The UK Financial Conduct Authority (FCA) today issued a statement regarding warning notices given to three individuals who allegedly engaged in market abuse.
The FCA considers that between 1 June 2016 and 29 July 2016, the individuals, who were traders at a bank, deliberately engaged in market abuse.
Specifically, the trader placed large orders for futures on a trading platform that they did not intend to execute on the opposite side of the order book to small orders which they did intend to execute. They carried on this pattern of placing Misleading Orders on the opposite side of the book to Genuine Orders both individually and in conjunction with each other.
Through the Misleading Orders, the individuals falsely represented to the market an intention to buy or sell when their true intention was the opposite. The individuals’ intention in placing the Misleading Orders was to facilitate the execution of the Genuine Orders.

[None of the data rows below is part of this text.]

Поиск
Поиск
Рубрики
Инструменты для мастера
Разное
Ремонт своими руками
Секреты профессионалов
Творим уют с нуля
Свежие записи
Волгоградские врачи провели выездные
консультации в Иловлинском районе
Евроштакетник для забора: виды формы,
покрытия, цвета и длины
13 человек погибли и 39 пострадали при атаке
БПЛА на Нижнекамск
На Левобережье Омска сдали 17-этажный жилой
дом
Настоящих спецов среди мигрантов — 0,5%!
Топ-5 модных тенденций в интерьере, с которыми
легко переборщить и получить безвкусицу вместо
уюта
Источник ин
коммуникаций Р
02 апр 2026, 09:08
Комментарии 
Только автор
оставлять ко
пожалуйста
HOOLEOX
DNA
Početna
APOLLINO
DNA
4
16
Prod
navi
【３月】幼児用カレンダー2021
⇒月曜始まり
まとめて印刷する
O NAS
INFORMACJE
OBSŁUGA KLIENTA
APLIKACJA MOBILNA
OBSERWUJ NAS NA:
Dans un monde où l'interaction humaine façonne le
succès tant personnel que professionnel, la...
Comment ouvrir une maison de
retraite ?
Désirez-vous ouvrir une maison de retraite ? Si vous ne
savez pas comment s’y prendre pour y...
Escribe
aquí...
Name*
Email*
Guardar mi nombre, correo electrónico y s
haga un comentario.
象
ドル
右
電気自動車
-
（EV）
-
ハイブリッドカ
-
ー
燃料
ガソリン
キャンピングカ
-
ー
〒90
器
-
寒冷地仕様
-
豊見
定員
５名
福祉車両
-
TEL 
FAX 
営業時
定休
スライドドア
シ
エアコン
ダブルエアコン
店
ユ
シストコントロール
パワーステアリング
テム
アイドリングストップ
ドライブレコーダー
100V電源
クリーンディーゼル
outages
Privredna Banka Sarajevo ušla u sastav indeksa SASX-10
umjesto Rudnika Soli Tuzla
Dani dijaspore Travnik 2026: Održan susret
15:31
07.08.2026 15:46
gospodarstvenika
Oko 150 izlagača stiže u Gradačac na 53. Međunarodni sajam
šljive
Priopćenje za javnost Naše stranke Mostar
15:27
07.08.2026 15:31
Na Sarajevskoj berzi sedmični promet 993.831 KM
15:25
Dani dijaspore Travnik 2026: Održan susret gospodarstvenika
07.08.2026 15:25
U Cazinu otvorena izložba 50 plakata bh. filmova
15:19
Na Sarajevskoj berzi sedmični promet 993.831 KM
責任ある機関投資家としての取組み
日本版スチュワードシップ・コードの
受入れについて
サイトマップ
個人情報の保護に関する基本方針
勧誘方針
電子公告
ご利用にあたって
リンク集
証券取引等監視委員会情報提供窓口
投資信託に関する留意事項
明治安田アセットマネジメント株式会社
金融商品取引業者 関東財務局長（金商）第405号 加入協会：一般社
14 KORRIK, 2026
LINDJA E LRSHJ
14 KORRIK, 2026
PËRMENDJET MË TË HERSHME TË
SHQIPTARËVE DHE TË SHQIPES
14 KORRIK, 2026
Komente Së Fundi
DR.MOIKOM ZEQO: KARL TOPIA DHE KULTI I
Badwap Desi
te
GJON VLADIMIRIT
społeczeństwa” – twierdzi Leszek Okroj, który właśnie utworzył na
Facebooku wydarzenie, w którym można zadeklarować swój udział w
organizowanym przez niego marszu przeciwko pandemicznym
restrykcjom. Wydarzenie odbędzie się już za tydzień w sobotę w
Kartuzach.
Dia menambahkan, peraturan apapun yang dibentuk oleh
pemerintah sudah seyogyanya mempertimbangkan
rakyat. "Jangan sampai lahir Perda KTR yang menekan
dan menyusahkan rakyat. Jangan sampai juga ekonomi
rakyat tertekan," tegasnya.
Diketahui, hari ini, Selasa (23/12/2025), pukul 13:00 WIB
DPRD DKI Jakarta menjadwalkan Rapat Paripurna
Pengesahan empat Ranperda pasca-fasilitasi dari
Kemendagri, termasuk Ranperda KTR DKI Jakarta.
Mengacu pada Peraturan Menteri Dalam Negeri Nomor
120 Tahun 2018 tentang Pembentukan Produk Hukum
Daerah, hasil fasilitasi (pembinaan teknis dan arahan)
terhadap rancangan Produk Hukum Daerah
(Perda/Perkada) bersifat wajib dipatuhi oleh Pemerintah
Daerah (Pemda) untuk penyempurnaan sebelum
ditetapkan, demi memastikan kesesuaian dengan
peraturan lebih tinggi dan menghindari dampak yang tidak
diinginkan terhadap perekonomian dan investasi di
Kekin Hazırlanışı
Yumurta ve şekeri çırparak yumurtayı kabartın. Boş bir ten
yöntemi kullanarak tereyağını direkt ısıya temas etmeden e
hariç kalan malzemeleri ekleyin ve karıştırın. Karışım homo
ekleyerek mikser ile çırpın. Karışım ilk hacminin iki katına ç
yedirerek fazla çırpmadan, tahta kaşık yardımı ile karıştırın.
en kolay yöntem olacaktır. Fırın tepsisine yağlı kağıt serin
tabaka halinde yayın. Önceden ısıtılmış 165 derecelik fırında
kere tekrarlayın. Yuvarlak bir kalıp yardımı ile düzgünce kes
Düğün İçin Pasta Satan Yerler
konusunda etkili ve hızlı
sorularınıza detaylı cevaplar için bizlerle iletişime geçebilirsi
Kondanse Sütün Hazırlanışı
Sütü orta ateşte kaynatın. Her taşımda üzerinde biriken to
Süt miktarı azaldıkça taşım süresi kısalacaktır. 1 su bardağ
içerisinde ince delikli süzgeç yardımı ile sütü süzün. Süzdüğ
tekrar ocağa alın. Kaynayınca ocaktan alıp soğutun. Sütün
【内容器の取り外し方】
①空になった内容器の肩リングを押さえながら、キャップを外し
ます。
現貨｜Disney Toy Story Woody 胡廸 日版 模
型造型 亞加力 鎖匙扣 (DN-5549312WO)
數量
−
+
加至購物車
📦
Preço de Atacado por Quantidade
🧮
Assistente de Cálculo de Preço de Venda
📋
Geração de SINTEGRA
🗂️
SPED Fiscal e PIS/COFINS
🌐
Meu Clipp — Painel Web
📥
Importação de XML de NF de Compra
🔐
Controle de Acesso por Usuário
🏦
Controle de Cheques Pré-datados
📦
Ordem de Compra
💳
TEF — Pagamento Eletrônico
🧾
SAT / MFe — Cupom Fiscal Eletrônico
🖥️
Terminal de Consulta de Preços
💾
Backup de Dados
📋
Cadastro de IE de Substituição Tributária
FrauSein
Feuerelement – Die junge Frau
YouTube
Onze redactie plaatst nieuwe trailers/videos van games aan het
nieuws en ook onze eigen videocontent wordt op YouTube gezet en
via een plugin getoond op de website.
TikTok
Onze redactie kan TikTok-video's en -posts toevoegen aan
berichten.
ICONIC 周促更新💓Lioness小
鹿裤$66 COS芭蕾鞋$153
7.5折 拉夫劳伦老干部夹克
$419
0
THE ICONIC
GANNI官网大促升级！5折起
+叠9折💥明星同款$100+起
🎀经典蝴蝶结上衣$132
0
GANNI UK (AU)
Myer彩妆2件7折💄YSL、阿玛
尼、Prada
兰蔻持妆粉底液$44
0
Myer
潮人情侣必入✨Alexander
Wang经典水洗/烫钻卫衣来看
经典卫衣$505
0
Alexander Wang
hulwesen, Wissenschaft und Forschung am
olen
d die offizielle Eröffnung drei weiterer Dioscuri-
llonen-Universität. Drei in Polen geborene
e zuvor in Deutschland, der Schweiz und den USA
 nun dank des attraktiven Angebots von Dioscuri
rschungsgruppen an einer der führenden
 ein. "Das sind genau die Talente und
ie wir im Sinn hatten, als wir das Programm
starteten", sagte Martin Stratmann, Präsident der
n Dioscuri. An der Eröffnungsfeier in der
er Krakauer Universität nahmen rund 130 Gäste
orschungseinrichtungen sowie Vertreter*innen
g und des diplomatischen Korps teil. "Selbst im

The FCA alleges that the individuals’ behaviour constituted market abuse within the meaning of Article 12 of the Regulation and in contravention of Article 15 of the Regulation; also within the meaning of and in contravention of section 118(5) of the Act. This is because in placing the Misleading Orders they gave false and misleading signals and a false or misleading impression as to the supply or demand of the futures to which the Misleading Orders related.
The regulator stresses that a warning notice is not the final decision of the FCA. The individuals have the right to make representations to the Regulatory Decisions Committee (RDC) which, in the light of those representations, will decide on the appropriate action and whether to issue decision notices.